Friday, February 7, 2025
Voice from Shanghai: Germany should work with China to break US dominance
Berliner Zeitung
Voice from Shanghai: Germany should work with China to break US dominance
Michael Maier • 4 hours • 3 minutes reading time
The US technology companies want to continue investing massively in artificial intelligence (AI). The companies are clearly not being slowed down by warnings that were recently made and caused a shock in technology stocks. The Chinese company DeepSeek had presented a model that costs a fraction of the money and delivers comparably good results. Microsoft, Alphabet, Amazon and Meta have invested a total of $246 billion in 2024, reports the Financial Times (FT), up from $151 billion in 2023. This year they want to increase the sum to $320 billion. The funds are to be used to build data centers for chip clusters. According to the FT, the companies believe the effort is necessary "to stay at the forefront of research into large AI language models".
In China, this development is being watched with concern, and not only for competitive reasons. Jiang Feng, Professor of European Studies at Shanghai International Studies University (SISU) and Chairman of the Board of Shanghai Academy for Global Governance and Area Studies (SAGGAS), sees the "combination of technological AI monopoly and political centralization to form political oligarchies" as particularly problematic. The "increasing control over the generation, ownership, participation and distribution of data and information distorts the political ecology." Artificial intelligence is "dominated by a few countries and companies." Chip manufacturer Nvidia holds 90 percent of the GPU market and 80 percent of AI chips. Jiang: "The unprecedented technological monopoly leads to a high concentration of wealth and power, which is not good news for humanity's pursuit of political equality and general prosperity." A few large technology companies are getting bigger and bigger and are using this for political ambitions. This was recently shown by Elon Musk's activities in the EU.

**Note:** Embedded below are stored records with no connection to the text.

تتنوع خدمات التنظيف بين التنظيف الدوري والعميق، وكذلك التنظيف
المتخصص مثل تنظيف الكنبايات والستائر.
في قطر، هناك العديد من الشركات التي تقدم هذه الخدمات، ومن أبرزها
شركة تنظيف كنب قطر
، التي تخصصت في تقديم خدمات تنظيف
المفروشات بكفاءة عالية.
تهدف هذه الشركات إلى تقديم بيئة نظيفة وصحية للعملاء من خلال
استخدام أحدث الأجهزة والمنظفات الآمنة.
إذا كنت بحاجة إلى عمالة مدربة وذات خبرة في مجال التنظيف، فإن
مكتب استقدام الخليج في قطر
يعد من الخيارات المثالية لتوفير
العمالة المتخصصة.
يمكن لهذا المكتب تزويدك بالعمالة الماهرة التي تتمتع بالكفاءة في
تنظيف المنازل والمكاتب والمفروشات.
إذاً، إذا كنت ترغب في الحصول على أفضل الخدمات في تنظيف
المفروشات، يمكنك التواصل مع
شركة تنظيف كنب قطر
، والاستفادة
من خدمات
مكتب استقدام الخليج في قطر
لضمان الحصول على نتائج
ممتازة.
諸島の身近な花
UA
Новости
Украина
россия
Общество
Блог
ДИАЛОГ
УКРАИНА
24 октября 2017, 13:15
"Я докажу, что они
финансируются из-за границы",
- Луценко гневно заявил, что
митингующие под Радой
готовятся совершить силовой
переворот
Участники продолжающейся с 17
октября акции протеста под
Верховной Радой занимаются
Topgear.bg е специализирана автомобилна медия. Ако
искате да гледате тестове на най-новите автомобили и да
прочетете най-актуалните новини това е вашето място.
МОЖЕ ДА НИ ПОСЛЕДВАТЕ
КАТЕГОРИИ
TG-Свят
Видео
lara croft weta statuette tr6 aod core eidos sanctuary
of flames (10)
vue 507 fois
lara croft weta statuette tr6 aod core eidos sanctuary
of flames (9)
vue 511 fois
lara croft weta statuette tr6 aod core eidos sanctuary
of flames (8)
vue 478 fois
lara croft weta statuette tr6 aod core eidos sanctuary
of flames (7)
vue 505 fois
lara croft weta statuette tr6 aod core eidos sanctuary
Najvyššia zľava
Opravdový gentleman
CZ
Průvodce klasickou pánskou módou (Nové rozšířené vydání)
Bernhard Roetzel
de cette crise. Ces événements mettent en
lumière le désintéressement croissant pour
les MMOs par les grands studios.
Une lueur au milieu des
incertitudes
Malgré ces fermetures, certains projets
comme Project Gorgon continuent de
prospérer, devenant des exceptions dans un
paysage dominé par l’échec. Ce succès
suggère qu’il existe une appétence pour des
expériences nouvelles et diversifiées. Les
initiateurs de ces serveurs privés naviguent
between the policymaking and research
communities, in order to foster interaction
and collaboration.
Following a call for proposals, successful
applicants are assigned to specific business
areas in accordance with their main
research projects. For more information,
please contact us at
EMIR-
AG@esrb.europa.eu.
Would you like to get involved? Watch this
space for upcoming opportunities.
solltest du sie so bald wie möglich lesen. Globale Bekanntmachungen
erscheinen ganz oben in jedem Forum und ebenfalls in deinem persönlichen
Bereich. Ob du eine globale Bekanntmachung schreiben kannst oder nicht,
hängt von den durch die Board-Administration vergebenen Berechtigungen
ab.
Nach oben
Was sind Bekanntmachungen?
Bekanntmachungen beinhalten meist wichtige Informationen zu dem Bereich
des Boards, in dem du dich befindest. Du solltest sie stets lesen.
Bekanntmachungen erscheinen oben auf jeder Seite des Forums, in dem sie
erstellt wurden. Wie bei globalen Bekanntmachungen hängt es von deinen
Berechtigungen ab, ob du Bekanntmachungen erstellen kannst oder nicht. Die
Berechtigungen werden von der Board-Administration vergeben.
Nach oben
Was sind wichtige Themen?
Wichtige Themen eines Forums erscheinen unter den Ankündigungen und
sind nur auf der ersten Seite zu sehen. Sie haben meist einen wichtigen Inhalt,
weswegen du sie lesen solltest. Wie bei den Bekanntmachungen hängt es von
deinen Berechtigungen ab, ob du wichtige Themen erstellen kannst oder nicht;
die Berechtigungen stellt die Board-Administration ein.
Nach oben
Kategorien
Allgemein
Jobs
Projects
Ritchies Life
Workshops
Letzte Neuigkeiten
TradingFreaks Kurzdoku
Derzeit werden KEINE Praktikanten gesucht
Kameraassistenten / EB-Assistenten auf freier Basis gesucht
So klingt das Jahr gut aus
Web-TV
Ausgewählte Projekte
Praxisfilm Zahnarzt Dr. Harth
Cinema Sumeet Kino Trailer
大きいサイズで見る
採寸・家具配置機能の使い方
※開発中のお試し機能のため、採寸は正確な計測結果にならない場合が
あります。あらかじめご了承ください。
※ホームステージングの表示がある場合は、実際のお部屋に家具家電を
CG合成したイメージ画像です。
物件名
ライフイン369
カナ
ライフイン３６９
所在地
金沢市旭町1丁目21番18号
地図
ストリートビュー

Jiang notes that "technological interventions in politics are becoming more and more frequent at both the national and international levels." The combination of technological and economic monopolies is creating global economic oligarchies in which "a few large technology companies are getting bigger and bigger and the majority are being marginalized to their disadvantage." The global economic system is losing its "healthy balance."
In order to restore balance, monopolies must be prevented. Jiang sees the EU as a role model in this regard because it has an "effective regulatory system." Europe is "still free of AI monopolies and the resulting concentration of power." Europe's approach to striking a balance between promotion and restriction in the field of AI technology is exemplary. Germany is a "pioneer" in this regard.
Jiang gives an interesting assessment of the Chinese perspective: "The Chinese, who generally trust technological progress, have become increasingly concerned in recent years about the negative effects of technological progress, especially the misuse and violation of personal data. The EU has a proven track record of restricting algorithmic technology and data access to protect individual rights, and China has also introduced regulations in this area. There is room for cooperation between China and Europe in this regard, and they can jointly contribute to global AI development and governance.”
To achieve these goals, China and Germany should work together on AI. Both countries play a leading role in artificial intelligence, although still well behind the US. Neither has the “problem of high concentration of political power through the high-tech monopoly.” Germany and China strive to “maintain a balance between technology and politics.” Both also want “AI governance at a global level,” which would form the basis for cooperation between the two countries. From a practical point of view, China and Germany could work together on AI in non-sensitive areas such as climate change, healthcare and open source.
Jiang regrets that the previously close cooperation between Chinese and German universities, research institutes and companies in the field of AI has been weakened in recent years by the “de-risking” policy: “German universities have been warned by German authorities, including the BMBF, that cooperation with Chinese universities could endanger Germany’s national interests.